Have you ever heard the expression that in our dreams, we are the writers, directors, and actors? I have a better metaphor – our lives are courtrooms, and we are the defendant, the plaintiff, the judge, jury, and attorneys. Every moment of our lives, we are making the case for beliefs that we uphold. We look for evidence, and deem it relevant or irrelevant depending on those beliefs. Do you think marriage is an outdated, sexist institution? Then you will seek out evidence of it and IGNORE evidence to the contrary, just to uphold your belief. Even when the knife has fingerprints from the defendant and the victim’s blood all over it, you will say, “Illegal Search! This Evidence Is Inadmissible!” You will look at someone in a happy, giving, joyful marriage, and say that they are an exception, a fluke, or a lie, just to maintain your belief.
One of my favorite quotes is, “Reality is created by Validation.” We make choices every day about where that validation comes from, and we accept or reject the validation based on our evaluation of the evidence presented (which is, of course, accepted or rejected based on our beliefs). If we believe we are bad people (based on what we deem “credible” evidence, like, say, an abusive spouse’s opinion), we might also then believe that God gave us cancer to punish us. A sane person would tell us, “That’s ridiculous!” If we believed we deserved it, though, and believed it with enough fervor, we would dismiss our well-meaning friend’s opinion as uninformed. “You just don’t know how bad I am,” we would say to ourselves. “I do deserve this, and that’s why I have it.”

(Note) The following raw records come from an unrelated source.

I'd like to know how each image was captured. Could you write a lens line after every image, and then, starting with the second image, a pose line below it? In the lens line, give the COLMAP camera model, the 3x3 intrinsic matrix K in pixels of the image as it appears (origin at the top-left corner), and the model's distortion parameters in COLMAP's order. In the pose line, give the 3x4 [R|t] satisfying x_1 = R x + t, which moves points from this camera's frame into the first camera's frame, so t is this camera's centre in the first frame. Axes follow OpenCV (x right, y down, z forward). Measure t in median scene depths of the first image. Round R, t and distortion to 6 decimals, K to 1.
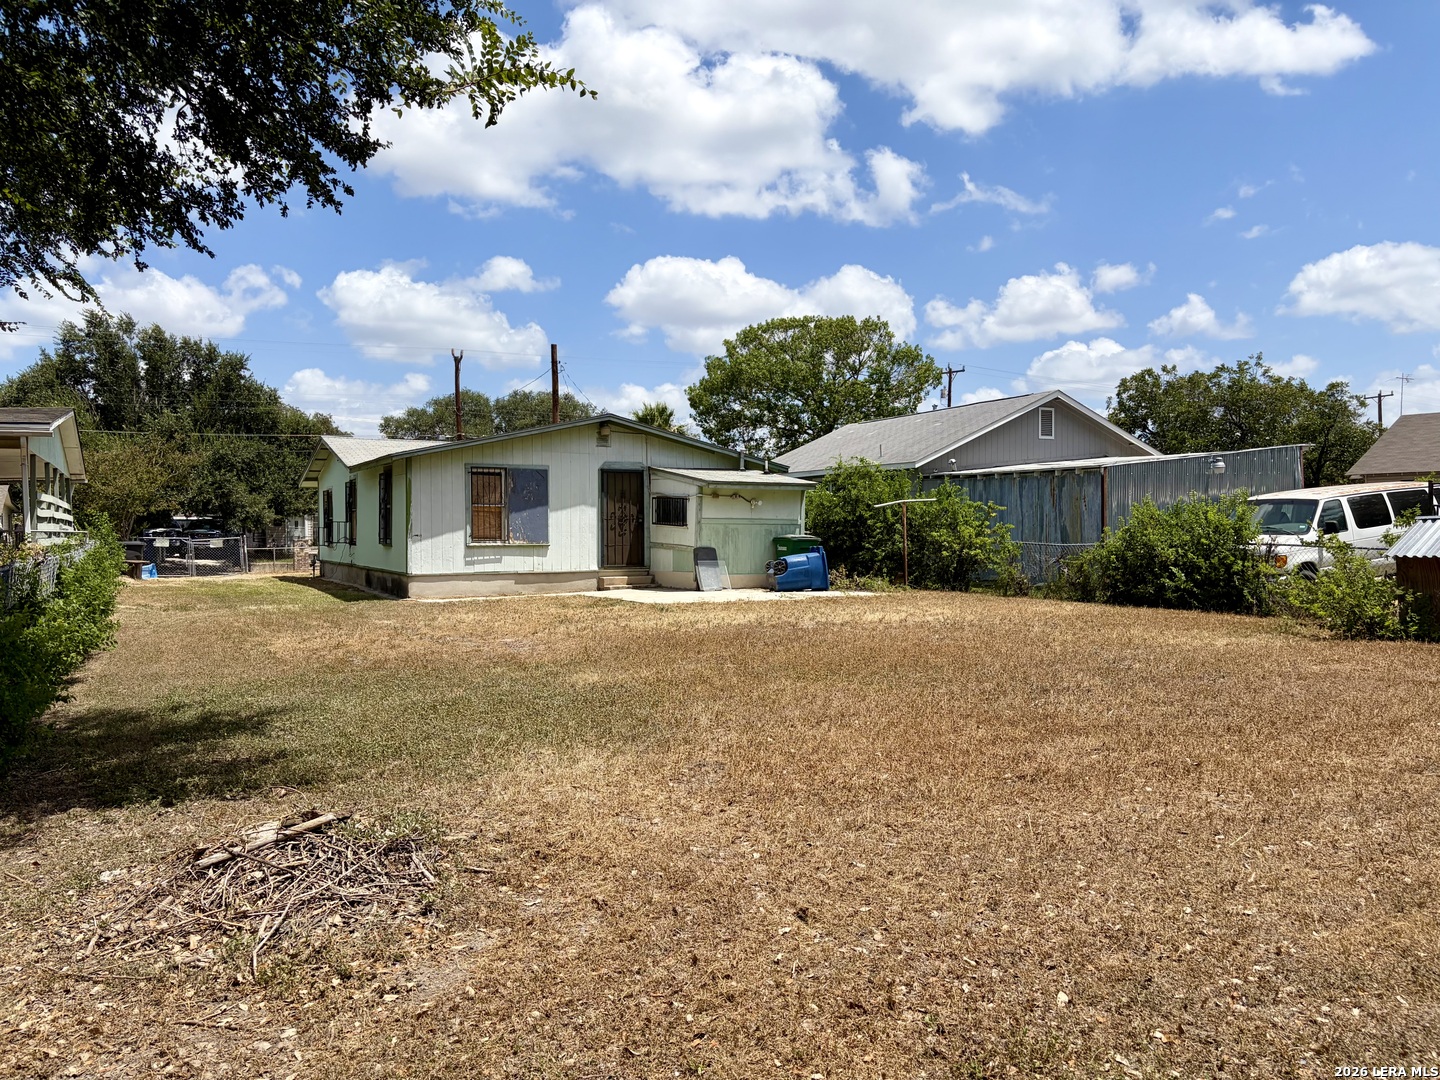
lens RADIAL K [[1096.9, 0, 720.0], [0, 1096.9, 540.0], [0, 0, 1]] dist [0.033364, -0.007312]
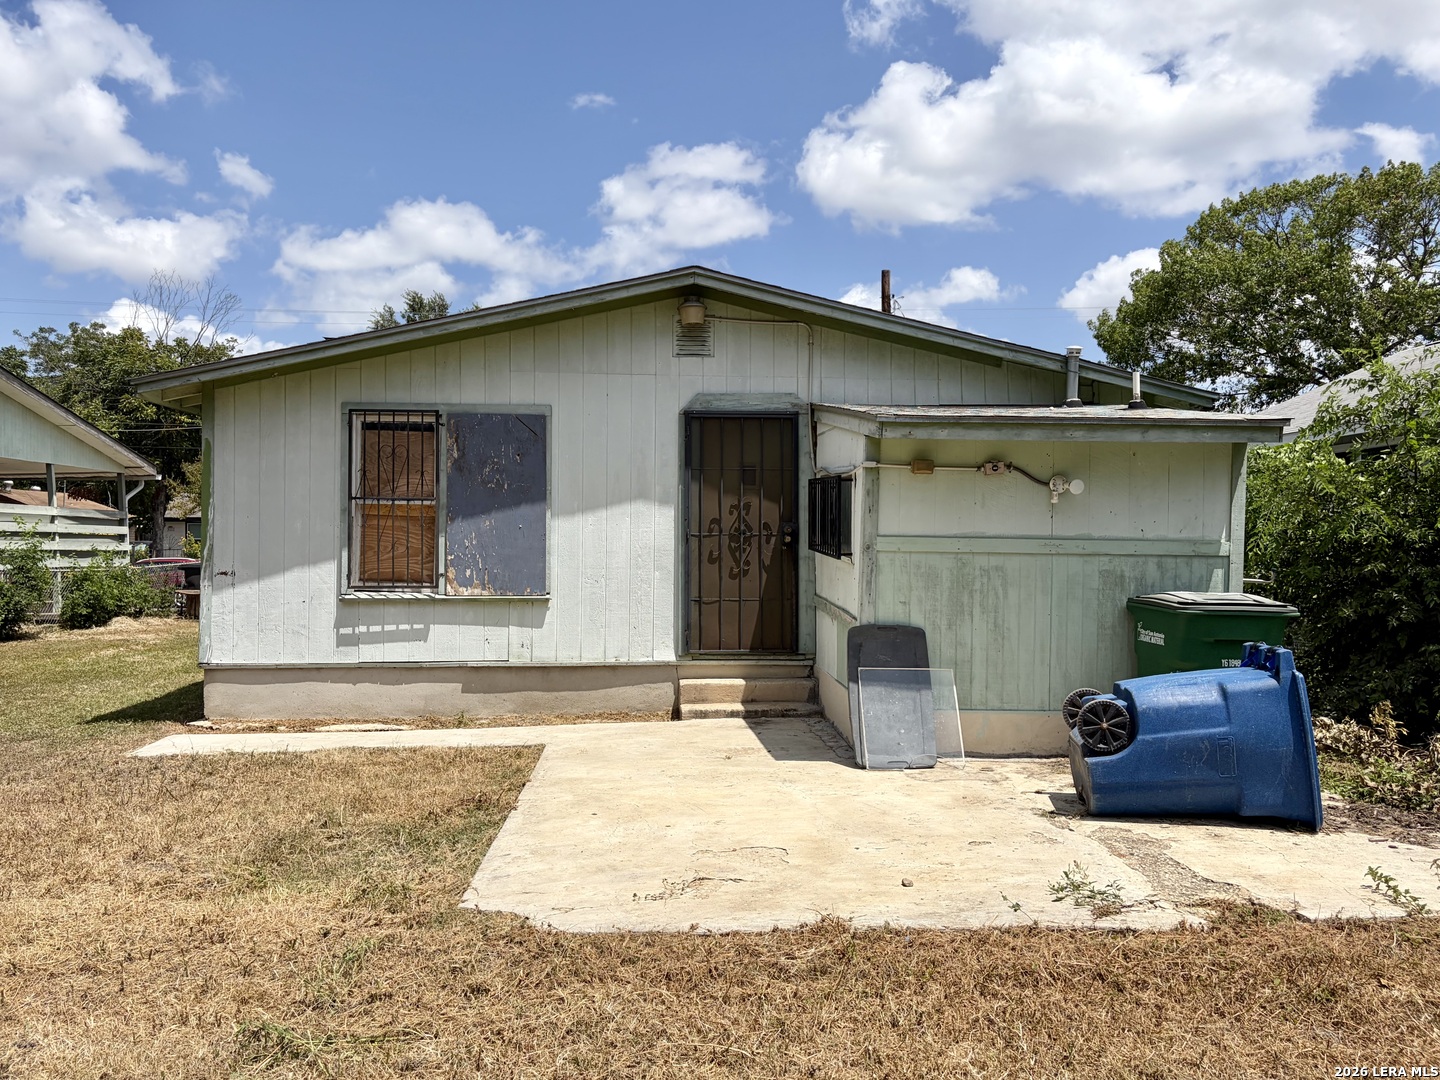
lens RADIAL K [[1096.9, 0, 720.0], [0, 1096.9, 540.0], [0, 0, 1]] dist [0.033364, -0.007312]
pose [[0.908244, 0.006156, -0.418395, 0.074216], [-0.009003, 0.999948, -0.004832, -0.015966], [0.418343, 0.008155, 0.908252, 0.660222]]
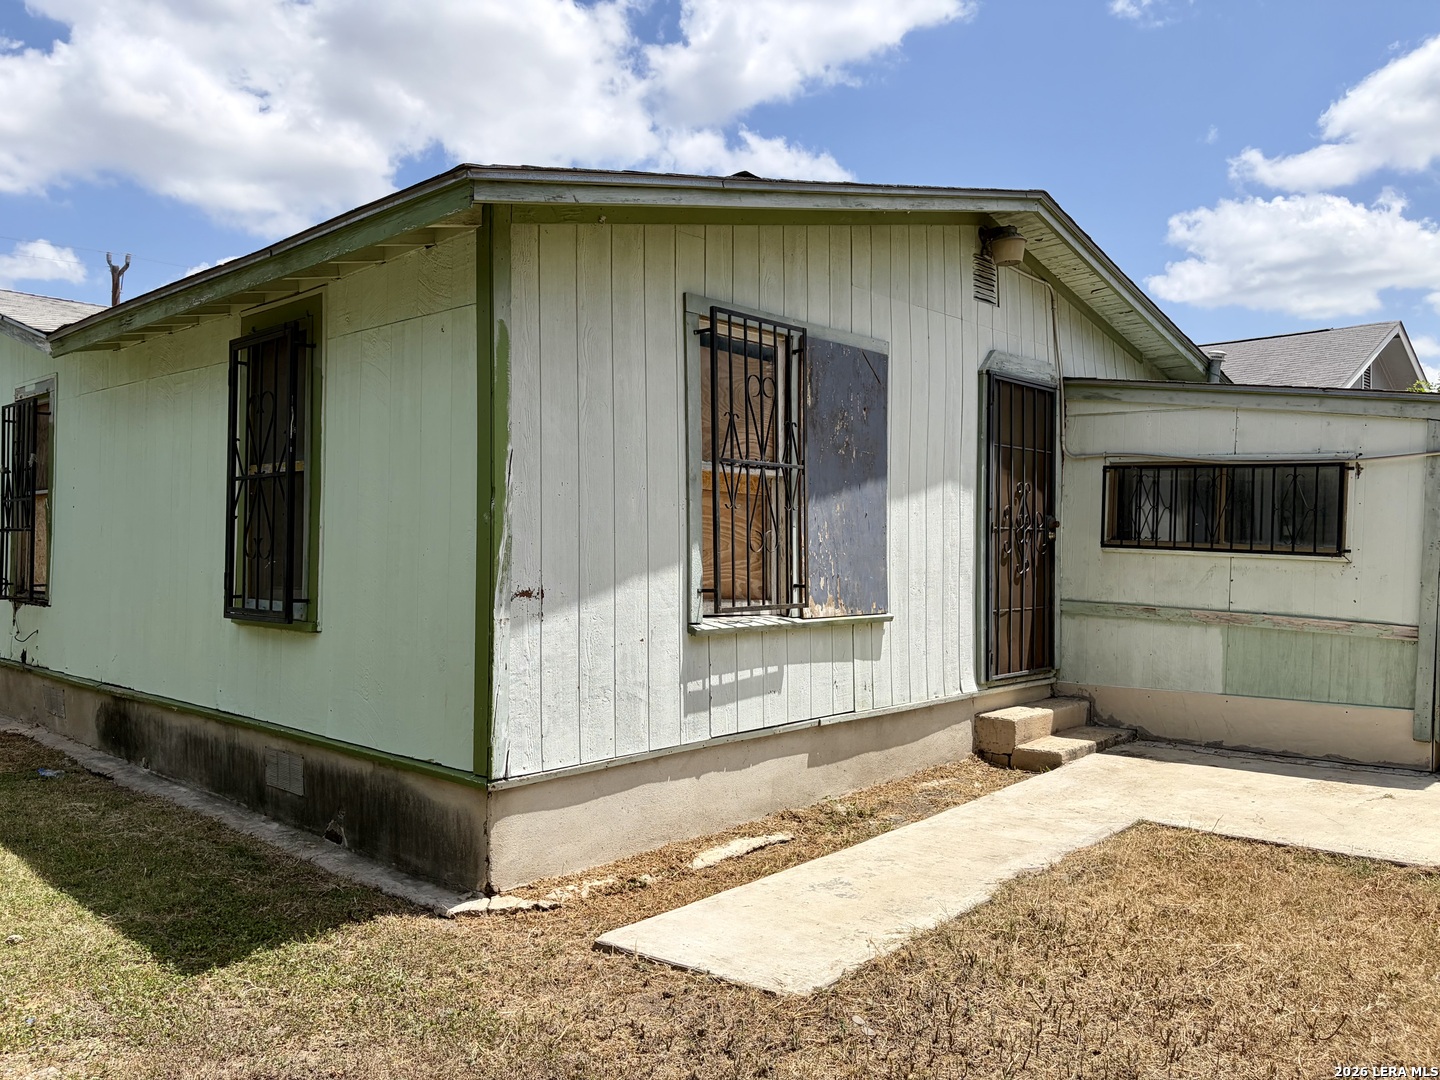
lens RADIAL K [[1060.2, 0, 654.5], [0, 1060.2, 536.4], [0, 0, 1]] dist [0.137758, -0.001584]
pose [[0.957218, 0.009248, 0.289221, -0.298053], [-0.003580, 0.999791, -0.020119, -0.010737], [-0.289346, 0.018223, 0.957051, 0.755631]]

When bad things happen to good people, it’s easy to blame God, but it’s even easier to blame ourselves. Why? Because it gives us the illusion of control. If you got this because you’re bad, then you can get rid of it by being good. Right? So, basically, you think you can manipulate God’s will by changing your behavior? That’s kind of arrogant, isn’t it? Or is it ignorant? Maybe, shit just happens. Every day. And there’s nothing you can do but roll with the punches. That’s scary, though. It’s much more comforting to imagine we can control God by living a certain way, like happiness is some kind of combination lock we can figure out, isn’t it? That’s not the way it works, though. The sooner we accept that, the easier it gets to swerve when life throws you a curve.
Some of you might disagree, so here’s the evidence, and it’s undisputable: bad things happen to good people. All the time. You can be living a right and good and honest life and still get sick with a disease you don’t deserve. So what? How are you going to respond? Are you going to fight it? Are you going to yell at God? Get angry? Sit around and have a pity party? Good luck. I can’t think of an example where any of that’s actually worked for anyone or made their life happier.
The only thing that works is this: get busy living your life. Stop crying and feeling sorry for yourself – that’s just selfishness and it does no one any good, especially you. Believe with all your heart that you deserve all the happiness and goodness and abundance in the universe, and get out of that darkness so you can get busy living the life you DO deserve (and who says that you can’t be fighting cancer AND be happy?!) Then, look back and create a road map of your journey, so you can help others find their way out. There are a millions ways to get to a happy life. Find yours, then share it.